We agree with the trial court's holding that entry of a grant of summary judgment does not preclude amendment of the complaint. Plaintiff could amend her pleadings, but only by leave of the court. Schimmer v Wolverine Ins Co, 54 Mich. App. 291, 298; 220 NW2d 772 (1974), 1 Honigman & Hawkins, Michigan Court Rules Annotated (2d ed), p 415.

The rule governing amendment of pleadings, GCR 1963, 118.1, was designed to facilitate the amendment of pleadings except where prejudice to *562 the opposing party would result. Ben P Fyke & Sons v Gunter Co, 390 Mich. 649, 656; 213 NW2d 134 (1973).
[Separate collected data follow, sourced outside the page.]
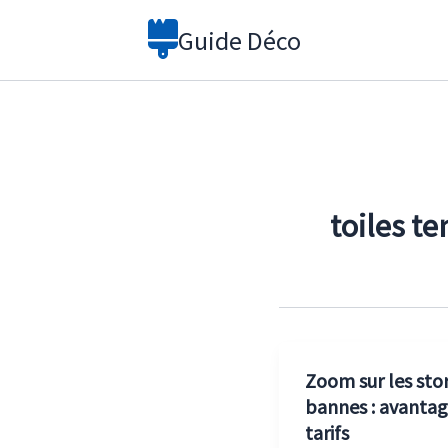
Aller
Guide Déco
au
contenu
toiles t
Zoom sur les sto
bannes : avantag
tarifs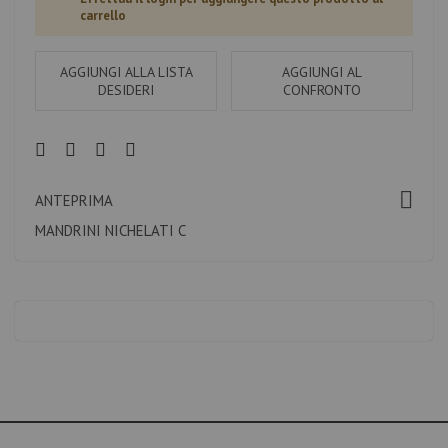
carrello
AGGIUNGI ALLA LISTA
AGGIUNGI AL
DESIDERI
CONFRONTO
ANTEPRIMA
MANDRINI NICHELATI C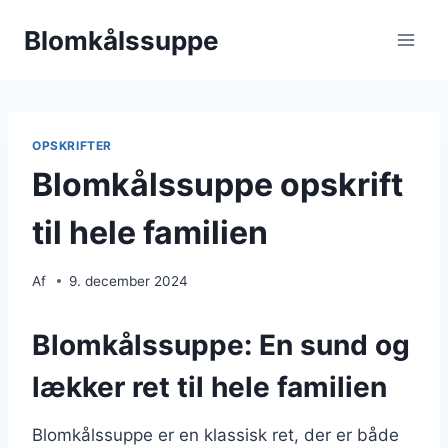
Fortsæt
Blomkålssuppe
til
indhold
OPSKRIFTER
Blomkålssuppe opskrift
til hele familien
Af
9. december 2024
Blomkålssuppe: En sund og
lækker ret til hele familien
Blomkålssuppe er en klassisk ret, der er både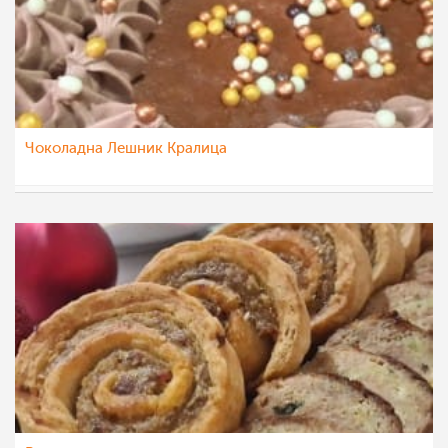
Чоколадна Лешник Кралица
sim
11 јан 2023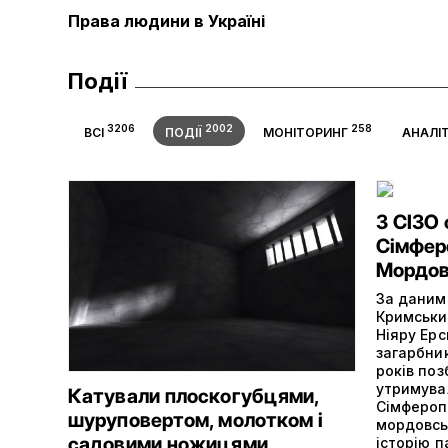
Права людини в Україні
Події
3206
2002
258
ВСІ
ПОДІЇ
МОНІТОРИНГ
АНАЛІ
З СІЗО
Сімферо
Мордов
За даними
Кримськи
Ніяру Ерс
загарбни
років поз
утримува
Катували плоскогубцями,
Сімферопо
шуруповертом, молотком і
мордовсь
садовими ножицями
історію п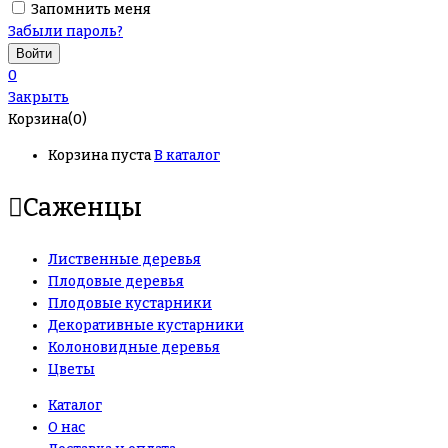
Запомнить меня
Забыли пароль?
0
Закрыть
Корзина(0)
Корзина пуста
В каталог
Саженцы
Лиственные деревья
Плодовые деревья
Плодовые кустарники
Декоративные кустарники
Колоновидные деревья
Цветы
Каталог
О нас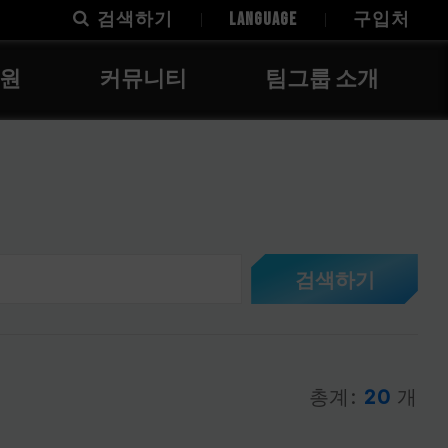
검색하기
LANGUAGE
구입처
지원
커뮤니티
팀그룹 소개
검색하기
총계:
20
개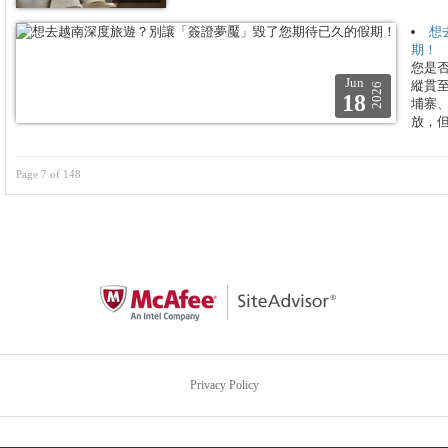
想
期！
您是否
Jun
縱貫
2026
18
埔寨、
放，
Page 7 of 148
Privacy Policy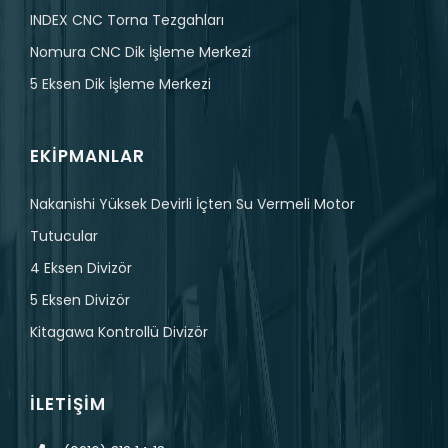
INDEX CNC Torna Tezgahları
Nomura CNC Dik İşleme Merkezi
5 Eksen Dik İşleme Merkezi
EKIPMANLAR
Nakanishi Yüksek Devirli İçten Su Vermeli Motor
Tutucular
4 Eksen Divizör
5 Eksen Divizör
Kitagawa Kontrollü Divizör
İLETIŞIM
In Fyke & Sons, the Court held that denial is justified only "for particularized reasons":

"In the absence of any apparent or declared reason — such as undue delay, bad faith or dilatory motive on the part of the movant, repeated failure to cure deficiencies by amendments previously allowed, undue prejudice to the opposing party by virtue of allowance of the amendment, futility of amendment, etc. — the leave sought should, as the rules require, be `freely given.' Foman v Davis, 371 U.S. 178, 182; 83 S. Ct. 227, 230; 9 L. Ed. 2d 222, 226 (1962)." Fyke & Sons, supra, 656.

Delay in seeking amendment, without a finding of bad faith or prejudice caused by the delay, does not justify denial of a motion to amend. Fyke & Sons, supra, 663-664. The possible impact of an amendment on the outcome of a case is not the kind of prejudice contemplated by GCR 1963, 118.1. The Fyke & Sons Court relied on the Committee Comment accompanying Rule 18 for the following definition of the word "prejudice" in this context:

"`Prejudice' refers to matter which would prevent a party from having a fair trial, or matter which he could not properly contest, e.g., when surprised. It does not refer to the effect on the result of the trial otherwise." Fyke & Sons, supra, 657.
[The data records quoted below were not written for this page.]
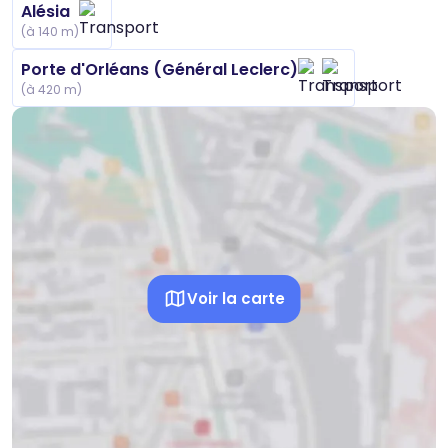
Alésia
(à 140 m)
Porte d'Orléans (Général Leclerc)
(à 420 m)
Voir la carte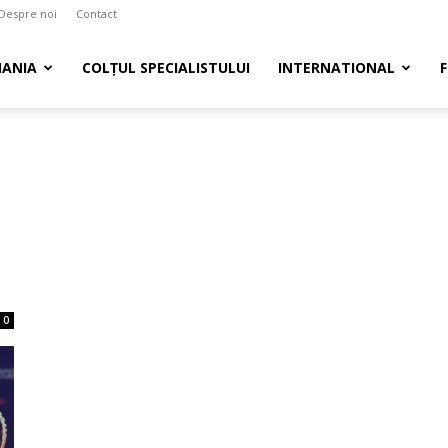
Despre noi
Contact
ANIA
COLȚUL SPECIALISTULUI
INTERNATIONAL
0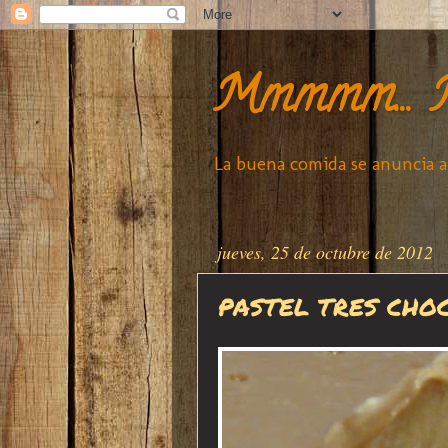
Mmmmm... M
La buena comida se anuncia a 
jueves, 25 de octubre de 2012
PASTEL TRES CHO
The possible prejudice must stem from the fact that new allegations are offered late rather than in the original pleadings and not from the fact that the opponent may lose his case on the merits if the amendment is allowed. Fyke & Sons, supra, 658. The discretion invested in trial judges under the standard "leave shall be freely given when *563 justice so requires" is not boundless. This language imposes a limitation on the discretion of the court necessitating a finding that justice would not be served by an amendment to pleadings. The allowance of an amendment is not an act of grace, but a right of a litigant who can show that an amendment will not work an injustice on the opposing party. Fyke & Sons, supra, 659.

Reversed and remanded for proceedings consistent with this opinion. Costs to plaintiff.

NOTES

[*] Circuit judge, sitting on the Court of Appeals by assignment.